Le ministre de la Défense a appelé dans le même temps à l’arrêt des manifestations, au moment où quelque 200 000 manifestants étaient rassemblés à Tel-Aviv, selon l’estimation des médias israéliens.

« Nous sommes ici aujourd’hui pour manifester et joindre notre voix aux centaines de milliers, voire aux millions, d’Israéliens qui soutiennent les valeurs sur lesquelles ce pays a été fondé », comme la « démocratie » et la « tolérance », a déclaré à l’AFP Daniel Nisman, 36 ans, qui travaille dans le secteur de la haute technologie.  

« Les lois qui sont adoptées actuellement sont des lois qui visent à faire du gouvernement le seul maître à bord et à détruire la séparation des pouvoirs », a indiqué de son côté Daphne Oren-Magidor, 41 ans, historienne.

À Jérusalem, des milliers de manifestants ont défilé devant la résidence du président Isaac Herzog.

Pour Harriet Scher, 80 ans, les réformes « affecteront surtout les personnes à la marge : les lesbiennes, les homosexuels et la population arabe. Ce ne sera pas bon pour le pays s’ils (les politiciens) ont un contrôle total sur la Cour suprême », a-t-elle ajouté.  

Les principaux alliés d’Israël, y compris Washington, ont remis en question les projets visant à donner plus de pouvoir aux politiques et à réduire le rôle de la Cour suprême.  

Le président américain Joe Biden a exprimé ses « inquiétudes » concernant ces réformes judiciaires, a déclaré mercredi la porte-parole de la Maison-Blanche, Karine Jean-Pierre.  

Vendredi à Londres, où il a reçu M. Nétanyahou, le premier ministre britannique Rishi Sunak a souligné « l’importance de respecter les valeurs démocratiques qui fondent la relation (entre les deux pays), y compris dans le projet de réforme judiciaire en Israël », selon un porte-parole à Downing Street.
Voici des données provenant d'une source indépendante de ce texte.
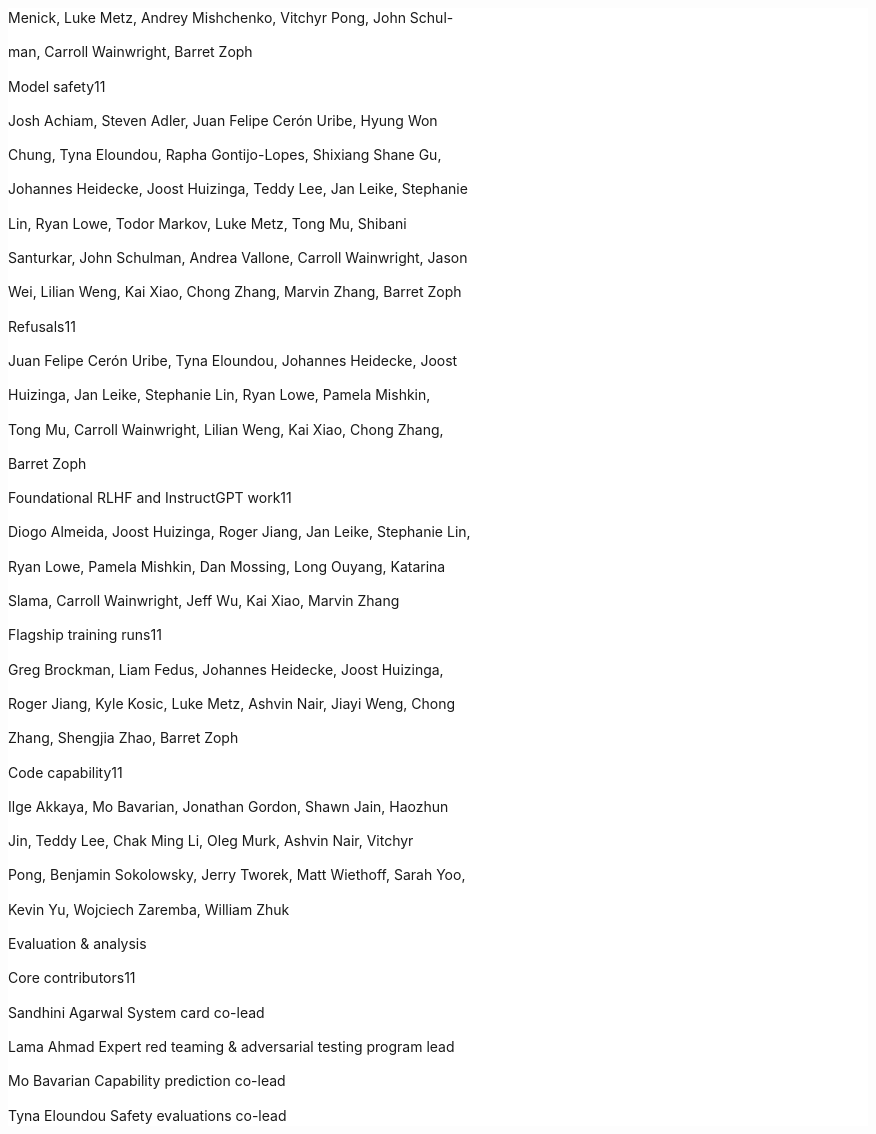Menick, Luke Metz, Andrey Mishchenko, Vitchyr Pong, John Schul-

man, Carroll Wainwright, Barret Zoph

Model safety11

Josh Achiam, Steven Adler, Juan Felipe Cerón Uribe, Hyung Won

Chung, Tyna Eloundou, Rapha Gontijo-Lopes, Shixiang Shane Gu,

Johannes Heidecke, Joost Huizinga, Teddy Lee, Jan Leike, Stephanie

Lin, Ryan Lowe, Todor Markov, Luke Metz, Tong Mu, Shibani

Santurkar, John Schulman, Andrea Vallone, Carroll Wainwright, Jason

Wei, Lilian Weng, Kai Xiao, Chong Zhang, Marvin Zhang, Barret Zoph

Refusals11

Juan Felipe Cerón Uribe, Tyna Eloundou, Johannes Heidecke, Joost

Huizinga, Jan Leike, Stephanie Lin, Ryan Lowe, Pamela Mishkin,

Tong Mu, Carroll Wainwright, Lilian Weng, Kai Xiao, Chong Zhang,

Barret Zoph

Foundational RLHF and InstructGPT work11

Diogo Almeida, Joost Huizinga, Roger Jiang, Jan Leike, Stephanie Lin,

Ryan Lowe, Pamela Mishkin, Dan Mossing, Long Ouyang, Katarina

Slama, Carroll Wainwright, Jeff Wu, Kai Xiao, Marvin Zhang

Flagship training runs11

Greg Brockman, Liam Fedus, Johannes Heidecke, Joost Huizinga,

Roger Jiang, Kyle Kosic, Luke Metz, Ashvin Nair, Jiayi Weng, Chong

Zhang, Shengjia Zhao, Barret Zoph

Code capability11

Ilge Akkaya, Mo Bavarian, Jonathan Gordon, Shawn Jain, Haozhun

Jin, Teddy Lee, Chak Ming Li, Oleg Murk, Ashvin Nair, Vitchyr

Pong, Benjamin Sokolowsky, Jerry Tworek, Matt Wiethoff, Sarah Yoo,

Kevin Yu, Wojciech Zaremba, William Zhuk

Evaluation & analysis

Core contributors11

Sandhini Agarwal System card co-lead

Lama Ahmad Expert red teaming & adversarial testing program lead

Mo Bavarian Capability prediction co-lead

Tyna Eloundou Safety evaluations co-lead
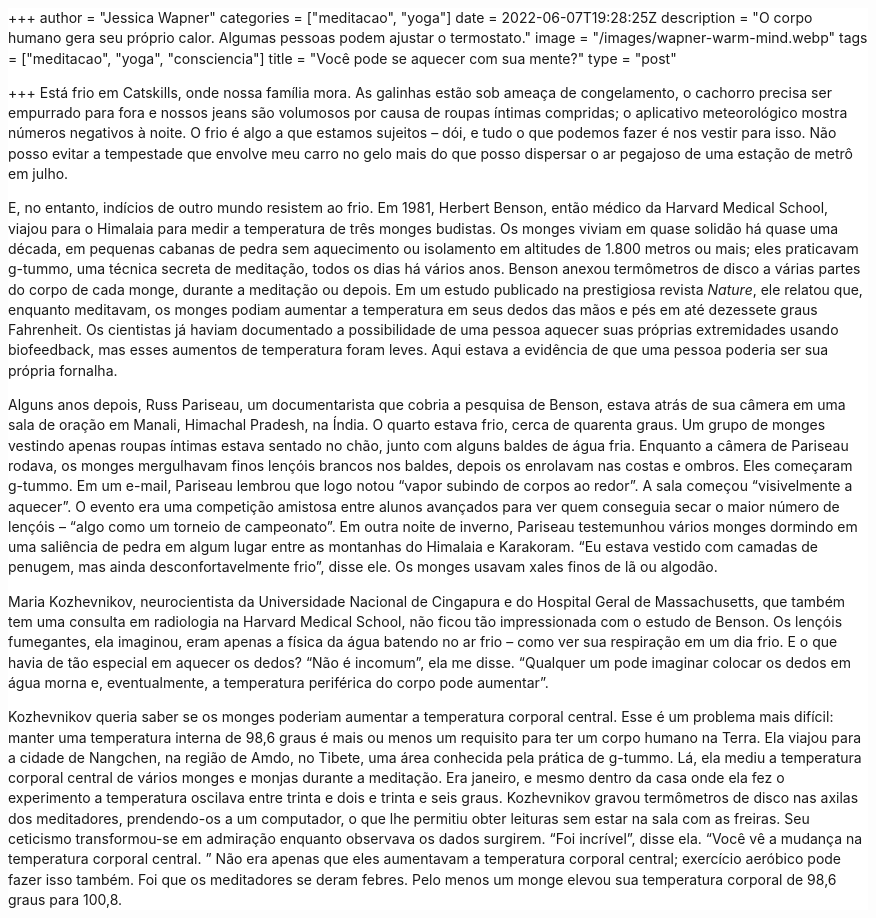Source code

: +++
author = "Jessica Wapner"
categories = ["meditacao", "yoga"]
date = 2022-06-07T19:28:25Z
description = "O corpo humano gera seu próprio calor. Algumas pessoas podem ajustar o termostato."
image = "/images/wapner-warm-mind.webp"
tags = ["meditacao", "yoga", "consciencia"]
title = "Você pode se aquecer com sua mente?"
type = "post"

+++
Está frio em Catskills, onde nossa família mora. As galinhas estão sob ameaça de congelamento, o cachorro precisa ser empurrado para fora e nossos jeans são volumosos por causa de roupas íntimas compridas; o aplicativo meteorológico mostra números negativos à noite. O frio é algo a que estamos sujeitos – dói, e tudo o que podemos fazer é nos vestir para isso. Não posso evitar a tempestade que envolve meu carro no gelo mais do que posso dispersar o ar pegajoso de uma estação de metrô em julho.

E, no entanto, indícios de outro mundo resistem ao frio. Em 1981, Herbert Benson, então médico da Harvard Medical School, viajou para o Himalaia para medir a temperatura de três monges budistas. Os monges viviam em quase solidão há quase uma década, em pequenas cabanas de pedra sem aquecimento ou isolamento em altitudes de 1.800 metros ou mais; eles praticavam g-tummo, uma técnica secreta de meditação, todos os dias há vários anos. Benson anexou termômetros de disco a várias partes do corpo de cada monge, durante a meditação ou depois. Em um estudo publicado na prestigiosa revista _Nature_, ele relatou que, enquanto meditavam, os monges podiam aumentar a temperatura em seus dedos das mãos e pés em até dezessete graus Fahrenheit. Os cientistas já haviam documentado a possibilidade de uma pessoa aquecer suas próprias extremidades usando biofeedback, mas esses aumentos de temperatura foram leves. Aqui estava a evidência de que uma pessoa poderia ser sua própria fornalha.

Alguns anos depois, Russ Pariseau, um documentarista que cobria a pesquisa de Benson, estava atrás de sua câmera em uma sala de oração em Manali, Himachal Pradesh, na Índia. O quarto estava frio, cerca de quarenta graus. Um grupo de monges vestindo apenas roupas íntimas estava sentado no chão, junto com alguns baldes de água fria. Enquanto a câmera de Pariseau rodava, os monges mergulhavam finos lençóis brancos nos baldes, depois os enrolavam nas costas e ombros. Eles começaram g-tummo. Em um e-mail, Pariseau lembrou que logo notou “vapor subindo de corpos ao redor”. A sala começou “visivelmente a aquecer”. O evento era uma competição amistosa entre alunos avançados para ver quem conseguia secar o maior número de lençóis – “algo como um torneio de campeonato”. Em outra noite de inverno, Pariseau testemunhou vários monges dormindo em uma saliência de pedra em algum lugar entre as montanhas do Himalaia e Karakoram. “Eu estava vestido com camadas de penugem, mas ainda desconfortavelmente frio”, disse ele. Os monges usavam xales finos de lã ou algodão.

Maria Kozhevnikov, neurocientista da Universidade Nacional de Cingapura e do Hospital Geral de Massachusetts, que também tem uma consulta em radiologia na Harvard Medical School, não ficou tão impressionada com o estudo de Benson. Os lençóis fumegantes, ela imaginou, eram apenas a física da água batendo no ar frio – como ver sua respiração em um dia frio. E o que havia de tão especial em aquecer os dedos? “Não é incomum”, ela me disse. “Qualquer um pode imaginar colocar os dedos em água morna e, eventualmente, a temperatura periférica do corpo pode aumentar”.

Kozhevnikov queria saber se os monges poderiam aumentar a temperatura corporal central. Esse é um problema mais difícil: manter uma temperatura interna de 98,6 graus é mais ou menos um requisito para ter um corpo humano na Terra. Ela viajou para a cidade de Nangchen, na região de Amdo, no Tibete, uma área conhecida pela prática de g-tummo. Lá, ela mediu a temperatura corporal central de vários monges e monjas durante a meditação. Era janeiro, e mesmo dentro da casa onde ela fez o experimento a temperatura oscilava entre trinta e dois e trinta e seis graus. Kozhevnikov gravou termômetros de disco nas axilas dos meditadores, prendendo-os a um computador, o que lhe permitiu obter leituras sem estar na sala com as freiras. Seu ceticismo transformou-se em admiração enquanto observava os dados surgirem. “Foi incrível”, disse ela. “Você vê a mudança na temperatura corporal central. ” Não era apenas que eles aumentavam a temperatura corporal central; exercício aeróbico pode fazer isso também. Foi que os meditadores se deram febres. Pelo menos um monge elevou sua temperatura corporal de 98,6 graus para 100,8.
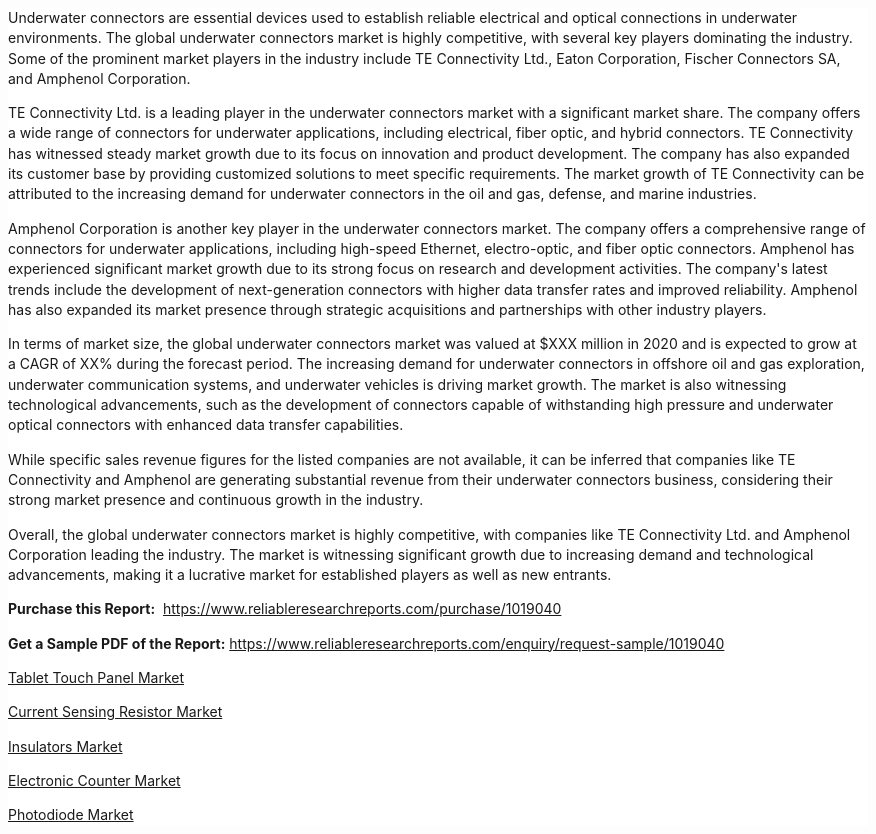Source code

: <p><p>Underwater connectors are essential devices used to establish reliable electrical and optical connections in underwater environments. The global underwater connectors market is highly competitive, with several key players dominating the industry. Some of the prominent market players in the industry include TE Connectivity Ltd., Eaton Corporation, Fischer Connectors SA, and Amphenol Corporation.</p><p>TE Connectivity Ltd. is a leading player in the underwater connectors market with a significant market share. The company offers a wide range of connectors for underwater applications, including electrical, fiber optic, and hybrid connectors. TE Connectivity has witnessed steady market growth due to its focus on innovation and product development. The company has also expanded its customer base by providing customized solutions to meet specific requirements. The market growth of TE Connectivity can be attributed to the increasing demand for underwater connectors in the oil and gas, defense, and marine industries.</p><p>Amphenol Corporation is another key player in the underwater connectors market. The company offers a comprehensive range of connectors for underwater applications, including high-speed Ethernet, electro-optic, and fiber optic connectors. Amphenol has experienced significant market growth due to its strong focus on research and development activities. The company's latest trends include the development of next-generation connectors with higher data transfer rates and improved reliability. Amphenol has also expanded its market presence through strategic acquisitions and partnerships with other industry players.</p><p>In terms of market size, the global underwater connectors market was valued at $XXX million in 2020 and is expected to grow at a CAGR of XX% during the forecast period. The increasing demand for underwater connectors in offshore oil and gas exploration, underwater communication systems, and underwater vehicles is driving market growth. The market is also witnessing technological advancements, such as the development of connectors capable of withstanding high pressure and underwater optical connectors with enhanced data transfer capabilities.</p><p>While specific sales revenue figures for the listed companies are not available, it can be inferred that companies like TE Connectivity and Amphenol are generating substantial revenue from their underwater connectors business, considering their strong market presence and continuous growth in the industry.</p><p>Overall, the global underwater connectors market is highly competitive, with companies like TE Connectivity Ltd. and Amphenol Corporation leading the industry. The market is witnessing significant growth due to increasing demand and technological advancements, making it a lucrative market for established players as well as new entrants.</p></p>
<p><strong>Purchase this Report:</strong>&nbsp;&nbsp;<a href="https://www.reliableresearchreports.com/purchase/1019040">https://www.reliableresearchreports.com/purchase/1019040</a></p>
<p></p>
<p><strong>Get a Sample PDF of the Report:</strong>&nbsp;<a href="https://www.reliableresearchreports.com/enquiry/request-sample/1019040">https://www.reliableresearchreports.com/enquiry/request-sample/1019040</a></p>
<p><p><a href="https://github.com/lylyparadise/Market-Research-Report-List-1/blob/main/tablet-touch-panel-market.md">Tablet Touch Panel Market</a></p><p><a href="https://github.com/bmorecock/Market-Research-Report-List-1/blob/main/current-sensing-resistor-market.md">Current Sensing Resistor Market</a></p><p><a href="https://github.com/mauripalmi/Market-Research-Report-List-1/blob/main/insulators-market.md">Insulators Market</a></p><p><a href="https://github.com/globismark/Market-Research-Report-List-1/blob/main/electronic-counter-market.md">Electronic Counter Market</a></p><p><a href="https://github.com/angelajermaine/Market-Research-Report-List-1/blob/main/photodiode-market.md">Photodiode Market</a></p></p>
« Mettre fin à la division »

M. Nétanyahou et ses alliés d’extrême droite et ultra-orthodoxes estiment nécessaire ce projet de réforme pour rétablir un rapport de force équilibré entre les élus et la Cour suprême, qu’ils jugent politisée.

Les députés israéliens devraient se prononcer la semaine prochaine sur un des éléments centraux de la réforme, au cœur des inquiétudes de ses détracteurs, prévoyant le changement dans le processus de nomination des juges.  

M. Nétanyahou, qui était jusque-là resté en retrait sur ce dossier, s’est engagé jeudi soir dans un discours à « mettre fin à la division au sein du peuple », tout en soulignant sa détermination à faire avancer la réforme.

Le lendemain, il a été rappelé à l’ordre par la justice qui a jugé « illégale » son intervention publique, compte tenu de ses procès en cours pour corruption.

Le texte du projet a été amendé en commission pour en adoucir la teneur en vue de parvenir à un vote plus large, mais sans l’appui de l’opposition qui continue d’exiger « une pause » dans le travail législatif sur la réforme avant toute négociation avec la majorité.